Speaker
Description
The ${}^{16}$O(p,$\alpha$)${}^{13}$N reaction plays a key role in controlling the Ca/Si and Ca/S ratios synthesized during $\alpha$-rich oxygen burning in Type Ia supernovae (SNIa). This reaction feeds the $\alpha$-rich burning branch by converting ${}^{16}$O into ${}^{12}$C via the chain of ${}^{16}$O(p,$\alpha$)${}^{13}$N($\gamma$,p)${}^{12}$C. Moreover, the ${}^{16}$O(p,$\alpha$)${}^{13}$N rate is highly sensitive to the progenitor white dwarf metallicity. However, current models cannot reproduce all observations using standard reaction rate libraries. Moreover, substantial uncertainties (factors $>2$) exist in available ${}^{16}$O(p,$\alpha$)${}^{13}$N rates, presenting challenges for reliably modelling Type Ia supernova nucleosynthesis.
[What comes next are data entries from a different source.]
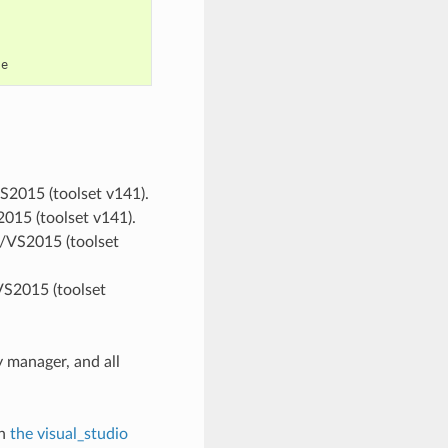
VS2015 (toolset v141).
2015 (toolset v141).
ts/VS2015 (toolset
VS2015 (toolset
 manager, and all
in
the visual_studio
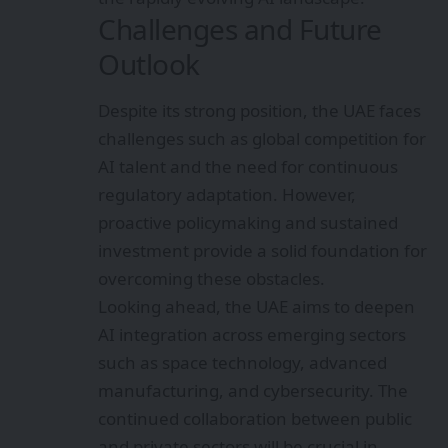
Challenges and Future
Outlook
Despite its strong position, the UAE faces
challenges such as global competition for
AI talent and the need for continuous
regulatory adaptation. However,
proactive policymaking and sustained
investment provide a solid foundation for
overcoming these obstacles.
Looking ahead, the UAE aims to deepen
AI integration across emerging sectors
such as space technology, advanced
manufacturing, and cybersecurity. The
continued collaboration between public
and private sectors will be crucial in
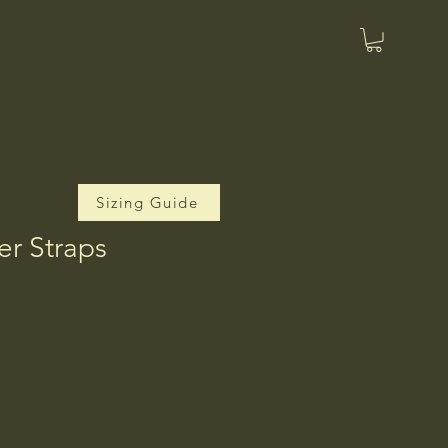
Sizing Guide
er Straps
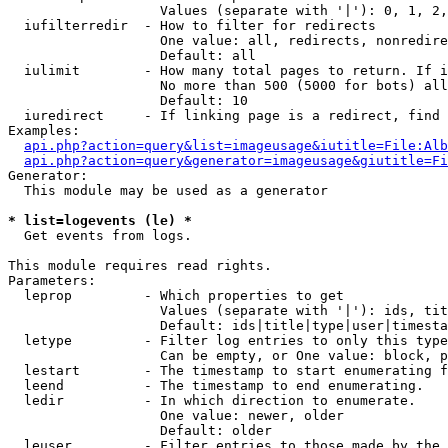
                   Values (separate with '|'): 0, 1, 2,
  iufilterredir  - How to filter for redirects

                   One value: all, redirects, nonredire
                   Default: all

  iulimit        - How many total pages to return. If i
                   No more than 500 (5000 for bots) all
                   Default: 10

  iuredirect     - If linking page is a redirect, find 
Examples:

api.php?action=query&list=imageusage&iutitle=File:Alb
api.php?action=query&generator=imageusage&giutitle=Fi
Generator:

  This module may be used as a generator

* list=logevents (le) *

  Get events from logs.

This module requires read rights.

Parameters:

  leprop         - Which properties to get

                   Values (separate with '|'): ids, tit
                   Default: ids|title|type|user|timesta
  letype         - Filter log entries to only this type
                   Can be empty, or One value: block, p
  lestart        - The timestamp to start enumerating f
  leend          - The timestamp to end enumerating.

  ledir          - In which direction to enumerate.

                   One value: newer, older

                   Default: older

  leuser         - Filter entries to those made by the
Therefore, a new direct experimental measurements of the ${}^{16}$O(p,$\alpha$)${}^{13}$N reaction cross section, at center-of-mass energies $E_\mathrm{cm} = 6.9-5.6\,\mathrm{MeV}$, using the MUSIC active-target detector at the ATLAS facility at Argonne National Laboratory was performed. The measured cross sections are used to compute the ${}^{16}$O(p,$\alpha$)${}^{13}$N reaction rate at the relevant temperatures for SNIa models. The results from this work will be presented and the implications for SN1a nucleosynthesis discussed.